Jedi's kind of crappy in a lot of ways, but the assault on the Death Star is really spectacular and off the top of my head, I can't think of a better space battle before or since. The music that accompanies it is my very favorite piece of work in a series distinguished by its excellent music. Wikipedia has a really good 
article on the subject. And there's Wedge as Red Leader! Hi, Wedge!

I kind of recall Lucas saying that arc of the movies was always about the fall and redemption of Anakin Skywalker. Sure, George, and they were always brother and sister. That said, I do think that is the element that works best in this movie. I like the scene where Luke and Vader are riding the elevator (In the special editions, the Girl from Ipanema is playing) up to Palpatine's throne room. 

Mark Hamill is certainly not the best actor in the series, but he has matured over the course of the trilogy, and he sells Luke's quiet conviction that his father can be redeemed. I didn't appreciate it as a kid, but he's on the Death Star as distraction, and he's there to redeem his father. He has no reason to believe either of them are going to live through this.

Radio Play: Palpatine was hamming it up. He was like Raul Julia in Street Fighter. It made Ian McDiarmid's performance in the movie look positively restrained. I could imagine him in the studio, milking the giant cow when he was delivering lines like "So the Jedi SUMMONS his lightsaber and it FLIES to his hand!" I thought he was going to break into song.

The prequels were an even greater missed opportunity than Jedi itself, but there is one element that adds to the appreciation of original trilogy. When Luke is being electrocuted by the Emperor, it parallels the scene when Anakin had to choose between helping Palpatine or helping Mace. He made the wrong choice then and it damned him. He makes the right one now and it redeems him.

Vader is played by Sebastian Shaw, but his power to absorb kinetic energy does him no good here.

Uh oh. I got your X-Men in my Star Wars. Wow, this is getting geeky even by my standards. Time to wrap it up.

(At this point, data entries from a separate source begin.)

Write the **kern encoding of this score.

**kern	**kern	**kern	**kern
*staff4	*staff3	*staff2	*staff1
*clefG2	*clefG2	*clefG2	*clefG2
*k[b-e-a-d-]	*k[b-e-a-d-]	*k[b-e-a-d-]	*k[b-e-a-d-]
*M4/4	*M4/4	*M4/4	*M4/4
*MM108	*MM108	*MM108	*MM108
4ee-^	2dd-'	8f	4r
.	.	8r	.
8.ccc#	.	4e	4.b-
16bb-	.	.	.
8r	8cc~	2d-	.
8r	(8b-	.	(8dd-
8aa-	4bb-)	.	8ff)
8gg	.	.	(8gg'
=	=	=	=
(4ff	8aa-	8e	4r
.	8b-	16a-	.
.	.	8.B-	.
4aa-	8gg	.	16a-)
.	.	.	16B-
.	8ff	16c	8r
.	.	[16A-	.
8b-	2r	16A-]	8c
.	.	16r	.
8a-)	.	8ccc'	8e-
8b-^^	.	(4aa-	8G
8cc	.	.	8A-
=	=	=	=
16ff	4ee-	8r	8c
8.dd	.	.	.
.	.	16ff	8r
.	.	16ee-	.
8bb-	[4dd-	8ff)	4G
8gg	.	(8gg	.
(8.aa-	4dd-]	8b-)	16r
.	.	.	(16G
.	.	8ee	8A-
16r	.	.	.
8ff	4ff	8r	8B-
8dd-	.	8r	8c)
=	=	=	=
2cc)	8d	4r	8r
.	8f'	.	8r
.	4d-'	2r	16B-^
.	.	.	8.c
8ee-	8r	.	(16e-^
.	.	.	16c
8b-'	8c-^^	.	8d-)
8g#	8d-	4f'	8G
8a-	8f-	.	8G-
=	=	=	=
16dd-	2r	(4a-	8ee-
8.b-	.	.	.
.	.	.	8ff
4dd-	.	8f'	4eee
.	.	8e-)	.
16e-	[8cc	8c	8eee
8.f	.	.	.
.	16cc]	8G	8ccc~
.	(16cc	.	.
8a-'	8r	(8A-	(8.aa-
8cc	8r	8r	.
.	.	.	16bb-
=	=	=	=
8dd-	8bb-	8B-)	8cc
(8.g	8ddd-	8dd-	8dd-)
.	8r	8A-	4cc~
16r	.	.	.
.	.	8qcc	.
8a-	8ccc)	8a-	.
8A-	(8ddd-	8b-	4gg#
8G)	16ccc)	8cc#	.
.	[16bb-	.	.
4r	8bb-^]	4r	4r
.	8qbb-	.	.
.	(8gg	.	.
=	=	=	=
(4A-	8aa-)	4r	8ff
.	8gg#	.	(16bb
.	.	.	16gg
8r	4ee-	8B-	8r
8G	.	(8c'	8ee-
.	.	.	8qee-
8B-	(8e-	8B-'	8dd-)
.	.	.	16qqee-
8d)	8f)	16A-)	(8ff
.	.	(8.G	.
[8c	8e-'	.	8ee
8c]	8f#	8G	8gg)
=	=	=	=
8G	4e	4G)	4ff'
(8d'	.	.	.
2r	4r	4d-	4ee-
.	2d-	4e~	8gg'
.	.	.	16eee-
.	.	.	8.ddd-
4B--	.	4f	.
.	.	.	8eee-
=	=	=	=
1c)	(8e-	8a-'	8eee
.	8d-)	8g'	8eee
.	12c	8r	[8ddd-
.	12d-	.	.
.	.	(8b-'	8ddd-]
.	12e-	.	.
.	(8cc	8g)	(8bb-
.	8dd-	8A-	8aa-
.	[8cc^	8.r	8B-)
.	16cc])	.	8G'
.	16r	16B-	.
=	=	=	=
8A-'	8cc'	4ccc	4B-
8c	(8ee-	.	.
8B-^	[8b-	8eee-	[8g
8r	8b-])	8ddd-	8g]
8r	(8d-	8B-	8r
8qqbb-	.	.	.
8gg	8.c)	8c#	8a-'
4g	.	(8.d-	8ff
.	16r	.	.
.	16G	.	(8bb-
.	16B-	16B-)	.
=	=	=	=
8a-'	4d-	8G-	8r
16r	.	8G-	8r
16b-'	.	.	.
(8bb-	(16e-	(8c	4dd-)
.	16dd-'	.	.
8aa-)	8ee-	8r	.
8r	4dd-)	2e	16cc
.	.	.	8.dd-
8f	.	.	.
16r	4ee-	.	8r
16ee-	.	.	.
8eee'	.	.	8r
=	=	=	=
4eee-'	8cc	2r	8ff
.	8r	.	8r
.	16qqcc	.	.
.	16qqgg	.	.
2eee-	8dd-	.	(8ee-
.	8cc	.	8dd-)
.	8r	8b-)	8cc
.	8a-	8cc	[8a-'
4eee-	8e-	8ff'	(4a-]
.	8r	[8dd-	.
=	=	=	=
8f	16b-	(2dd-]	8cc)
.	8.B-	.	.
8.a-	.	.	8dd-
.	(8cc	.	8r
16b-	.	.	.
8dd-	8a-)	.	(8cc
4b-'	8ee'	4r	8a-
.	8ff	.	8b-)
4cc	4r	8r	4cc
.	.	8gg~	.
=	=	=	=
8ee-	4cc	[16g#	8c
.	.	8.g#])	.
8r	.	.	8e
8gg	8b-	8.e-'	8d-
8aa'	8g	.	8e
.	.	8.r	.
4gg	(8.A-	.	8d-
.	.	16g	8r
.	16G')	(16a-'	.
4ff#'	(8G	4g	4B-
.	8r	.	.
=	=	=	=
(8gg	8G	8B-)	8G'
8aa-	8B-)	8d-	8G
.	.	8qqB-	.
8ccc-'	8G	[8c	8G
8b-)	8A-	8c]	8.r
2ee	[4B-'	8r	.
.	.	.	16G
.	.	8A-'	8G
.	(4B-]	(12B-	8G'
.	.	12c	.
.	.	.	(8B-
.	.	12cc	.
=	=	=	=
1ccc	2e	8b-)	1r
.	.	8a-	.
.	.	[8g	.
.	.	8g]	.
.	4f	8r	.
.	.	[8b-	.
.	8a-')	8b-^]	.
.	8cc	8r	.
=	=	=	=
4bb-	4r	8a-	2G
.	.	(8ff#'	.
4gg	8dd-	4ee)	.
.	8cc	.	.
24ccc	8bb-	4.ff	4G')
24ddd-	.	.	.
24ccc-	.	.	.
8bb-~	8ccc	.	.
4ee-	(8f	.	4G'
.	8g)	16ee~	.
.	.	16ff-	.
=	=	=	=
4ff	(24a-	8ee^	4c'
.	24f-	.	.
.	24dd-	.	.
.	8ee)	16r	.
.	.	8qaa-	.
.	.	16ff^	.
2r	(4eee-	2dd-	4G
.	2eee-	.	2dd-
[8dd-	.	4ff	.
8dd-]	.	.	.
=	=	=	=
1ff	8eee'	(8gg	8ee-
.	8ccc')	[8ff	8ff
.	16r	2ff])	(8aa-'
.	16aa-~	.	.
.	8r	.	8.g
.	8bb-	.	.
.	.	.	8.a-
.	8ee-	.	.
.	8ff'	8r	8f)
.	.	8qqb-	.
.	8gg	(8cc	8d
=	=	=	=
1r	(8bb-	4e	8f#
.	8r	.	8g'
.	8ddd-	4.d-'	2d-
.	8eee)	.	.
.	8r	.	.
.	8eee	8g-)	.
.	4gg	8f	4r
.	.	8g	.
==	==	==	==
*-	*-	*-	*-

I asked Jen what she thought and she said "Luke seems less whiny." It's an okay movie with a couple brilliant parts, but resent it for not delivering on the promises of Empire. Was it good? Sure. It was good. Was it great? No. And I was looking for a clever way to end this post and I couldn't think of one, but that's the perfect metaphor for Jedi. Sure, it ends the series and wraps up most of the loose ends. But it doesn't do so in an interesting or meaningful way. "First it started to fall over, then it fell over."